Collected data entries
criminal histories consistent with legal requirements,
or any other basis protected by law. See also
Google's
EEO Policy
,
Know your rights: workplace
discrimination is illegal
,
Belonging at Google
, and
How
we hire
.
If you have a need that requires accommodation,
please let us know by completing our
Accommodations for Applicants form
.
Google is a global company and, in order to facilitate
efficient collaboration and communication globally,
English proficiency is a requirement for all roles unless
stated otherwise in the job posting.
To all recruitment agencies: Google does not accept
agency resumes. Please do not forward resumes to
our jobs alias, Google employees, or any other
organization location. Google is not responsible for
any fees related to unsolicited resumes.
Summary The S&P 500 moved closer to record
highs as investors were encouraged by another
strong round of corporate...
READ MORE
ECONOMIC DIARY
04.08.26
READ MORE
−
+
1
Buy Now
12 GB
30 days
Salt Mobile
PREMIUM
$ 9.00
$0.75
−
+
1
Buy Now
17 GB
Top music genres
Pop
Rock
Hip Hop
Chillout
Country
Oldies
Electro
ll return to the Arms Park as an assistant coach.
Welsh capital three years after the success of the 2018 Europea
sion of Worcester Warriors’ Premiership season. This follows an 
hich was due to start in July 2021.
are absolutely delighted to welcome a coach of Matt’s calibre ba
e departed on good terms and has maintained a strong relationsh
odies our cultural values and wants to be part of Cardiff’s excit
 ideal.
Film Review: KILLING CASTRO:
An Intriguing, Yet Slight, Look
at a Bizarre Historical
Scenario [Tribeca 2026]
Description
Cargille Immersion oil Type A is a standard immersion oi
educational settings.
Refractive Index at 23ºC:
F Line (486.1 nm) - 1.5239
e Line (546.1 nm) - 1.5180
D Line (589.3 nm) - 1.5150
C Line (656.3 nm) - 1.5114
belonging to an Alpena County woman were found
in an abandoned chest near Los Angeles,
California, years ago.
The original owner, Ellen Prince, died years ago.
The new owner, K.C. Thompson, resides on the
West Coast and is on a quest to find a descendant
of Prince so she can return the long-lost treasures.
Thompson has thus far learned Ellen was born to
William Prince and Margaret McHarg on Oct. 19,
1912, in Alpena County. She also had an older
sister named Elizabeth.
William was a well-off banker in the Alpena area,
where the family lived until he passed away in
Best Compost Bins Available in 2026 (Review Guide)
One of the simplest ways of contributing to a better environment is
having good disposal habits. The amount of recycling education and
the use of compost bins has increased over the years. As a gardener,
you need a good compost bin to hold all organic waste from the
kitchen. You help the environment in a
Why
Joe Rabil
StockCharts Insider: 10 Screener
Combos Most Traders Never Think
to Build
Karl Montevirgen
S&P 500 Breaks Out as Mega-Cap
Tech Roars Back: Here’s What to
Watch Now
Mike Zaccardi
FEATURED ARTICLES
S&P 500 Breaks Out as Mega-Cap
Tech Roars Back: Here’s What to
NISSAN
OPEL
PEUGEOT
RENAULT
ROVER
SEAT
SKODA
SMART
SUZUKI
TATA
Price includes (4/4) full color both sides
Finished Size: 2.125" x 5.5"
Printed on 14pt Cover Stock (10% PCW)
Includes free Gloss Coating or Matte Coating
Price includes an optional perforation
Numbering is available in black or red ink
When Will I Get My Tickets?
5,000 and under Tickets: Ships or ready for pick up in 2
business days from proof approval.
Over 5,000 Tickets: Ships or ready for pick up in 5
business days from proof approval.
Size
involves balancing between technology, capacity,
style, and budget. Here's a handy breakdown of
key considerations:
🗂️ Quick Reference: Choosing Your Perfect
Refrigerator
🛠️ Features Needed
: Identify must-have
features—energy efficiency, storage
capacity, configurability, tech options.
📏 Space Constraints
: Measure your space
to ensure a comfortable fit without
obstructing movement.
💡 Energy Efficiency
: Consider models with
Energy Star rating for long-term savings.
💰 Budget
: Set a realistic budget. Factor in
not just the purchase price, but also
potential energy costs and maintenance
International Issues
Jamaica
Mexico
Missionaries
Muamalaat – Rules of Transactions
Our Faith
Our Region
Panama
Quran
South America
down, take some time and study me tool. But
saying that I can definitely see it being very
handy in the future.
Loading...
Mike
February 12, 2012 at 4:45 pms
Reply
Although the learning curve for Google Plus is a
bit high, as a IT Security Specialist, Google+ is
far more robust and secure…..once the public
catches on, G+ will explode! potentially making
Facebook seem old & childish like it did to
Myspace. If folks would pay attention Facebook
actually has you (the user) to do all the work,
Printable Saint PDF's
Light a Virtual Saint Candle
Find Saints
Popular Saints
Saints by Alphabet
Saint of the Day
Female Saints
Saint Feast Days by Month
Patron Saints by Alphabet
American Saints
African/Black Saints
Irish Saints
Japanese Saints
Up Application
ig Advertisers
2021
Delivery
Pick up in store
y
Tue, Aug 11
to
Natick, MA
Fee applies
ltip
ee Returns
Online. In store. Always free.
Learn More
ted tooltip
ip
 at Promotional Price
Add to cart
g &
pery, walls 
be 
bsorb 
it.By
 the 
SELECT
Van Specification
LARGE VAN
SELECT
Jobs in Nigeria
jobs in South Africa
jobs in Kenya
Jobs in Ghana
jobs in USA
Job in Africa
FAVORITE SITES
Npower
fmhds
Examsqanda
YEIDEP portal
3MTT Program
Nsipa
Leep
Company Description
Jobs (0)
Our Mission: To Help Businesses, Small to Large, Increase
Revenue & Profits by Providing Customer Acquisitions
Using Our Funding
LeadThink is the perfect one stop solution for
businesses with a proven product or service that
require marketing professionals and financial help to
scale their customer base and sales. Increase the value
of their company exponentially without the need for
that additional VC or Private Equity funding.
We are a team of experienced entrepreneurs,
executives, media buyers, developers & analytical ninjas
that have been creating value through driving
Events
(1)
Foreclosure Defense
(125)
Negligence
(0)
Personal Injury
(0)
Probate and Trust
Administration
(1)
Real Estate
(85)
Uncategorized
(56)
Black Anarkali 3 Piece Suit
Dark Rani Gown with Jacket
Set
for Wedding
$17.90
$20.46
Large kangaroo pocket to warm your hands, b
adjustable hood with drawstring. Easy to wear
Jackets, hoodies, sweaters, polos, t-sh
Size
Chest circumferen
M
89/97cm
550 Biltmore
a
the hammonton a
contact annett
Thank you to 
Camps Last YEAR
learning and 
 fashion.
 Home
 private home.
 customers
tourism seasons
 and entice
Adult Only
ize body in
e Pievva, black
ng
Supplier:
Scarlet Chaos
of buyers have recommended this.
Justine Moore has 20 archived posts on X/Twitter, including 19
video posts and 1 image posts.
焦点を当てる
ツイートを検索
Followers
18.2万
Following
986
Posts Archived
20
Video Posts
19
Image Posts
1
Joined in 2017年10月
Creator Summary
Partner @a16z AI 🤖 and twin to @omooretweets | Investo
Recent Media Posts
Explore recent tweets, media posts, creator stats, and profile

> **Written task**
Can you repeat the data from the start through the line containing "An Intriguing, Yet Slight, Look", swapping "resumes" for "applications" and leaving everything else unchanged?

> **Output of the exercise**
criminal histories consistent with legal requirements,
or any other basis protected by law. See also
Google's
EEO Policy
,
Know your rights: workplace
discrimination is illegal
,
Belonging at Google
, and
How
we hire
.
If you have a need that requires accommodation,
please let us know by completing our
Accommodations for Applicants form
.
Google is a global company and, in order to facilitate
efficient collaboration and communication globally,
English proficiency is a requirement for all roles unless
stated otherwise in the job posting.
To all recruitment agencies: Google does not accept
agency applications. Please do not forward applications to
our jobs alias, Google employees, or any other
organization location. Google is not responsible for
any fees related to unsolicited applications.
Summary The S&P 500 moved closer to record
highs as investors were encouraged by another
strong round of corporate...
READ MORE
ECONOMIC DIARY
04.08.26
READ MORE
−
+
1
Buy Now
12 GB
30 days
Salt Mobile
PREMIUM
$ 9.00
$0.75
−
+
1
Buy Now
17 GB
Top music genres
Pop
Rock
Hip Hop
Chillout
Country
Oldies
Electro
ll return to the Arms Park as an assistant coach.
Welsh capital three years after the success of the 2018 Europea
sion of Worcester Warriors’ Premiership season. This follows an 
hich was due to start in July 2021.
are absolutely delighted to welcome a coach of Matt’s calibre ba
e departed on good terms and has maintained a strong relationsh
odies our cultural values and wants to be part of Cardiff’s excit
 ideal.
Film Review: KILLING CASTRO:
An Intriguing, Yet Slight, Look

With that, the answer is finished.